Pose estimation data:
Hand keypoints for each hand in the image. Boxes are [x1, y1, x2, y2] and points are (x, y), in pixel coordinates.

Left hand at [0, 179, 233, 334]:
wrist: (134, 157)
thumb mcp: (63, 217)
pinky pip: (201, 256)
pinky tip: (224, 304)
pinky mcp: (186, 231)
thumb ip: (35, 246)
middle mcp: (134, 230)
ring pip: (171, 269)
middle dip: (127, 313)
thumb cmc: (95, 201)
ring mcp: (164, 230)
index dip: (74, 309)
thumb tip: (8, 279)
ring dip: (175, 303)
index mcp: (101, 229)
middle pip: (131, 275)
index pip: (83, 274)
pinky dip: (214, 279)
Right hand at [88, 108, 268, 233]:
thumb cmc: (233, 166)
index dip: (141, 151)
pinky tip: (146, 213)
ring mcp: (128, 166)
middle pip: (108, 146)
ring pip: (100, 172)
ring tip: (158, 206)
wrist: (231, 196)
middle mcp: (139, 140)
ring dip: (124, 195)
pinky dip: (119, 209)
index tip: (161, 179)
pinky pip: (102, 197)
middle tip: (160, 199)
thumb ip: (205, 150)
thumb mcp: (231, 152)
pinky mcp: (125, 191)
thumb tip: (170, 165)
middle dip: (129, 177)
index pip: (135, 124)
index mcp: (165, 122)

_Your goal_
From the line that contains "middle mcp: (139, 140)" through the end of the records above, print every line exactly and nothing else.

_Completed exercise_
middle mcp: (139, 140)
ring dip: (124, 195)
pinky dip: (119, 209)
index tip: (161, 179)
pinky pip: (102, 197)
middle tip: (160, 199)
thumb ip: (205, 150)
thumb mcp: (231, 152)
pinky mcp: (125, 191)
thumb tip: (170, 165)
middle dip: (129, 177)
index pip: (135, 124)
index mcp: (165, 122)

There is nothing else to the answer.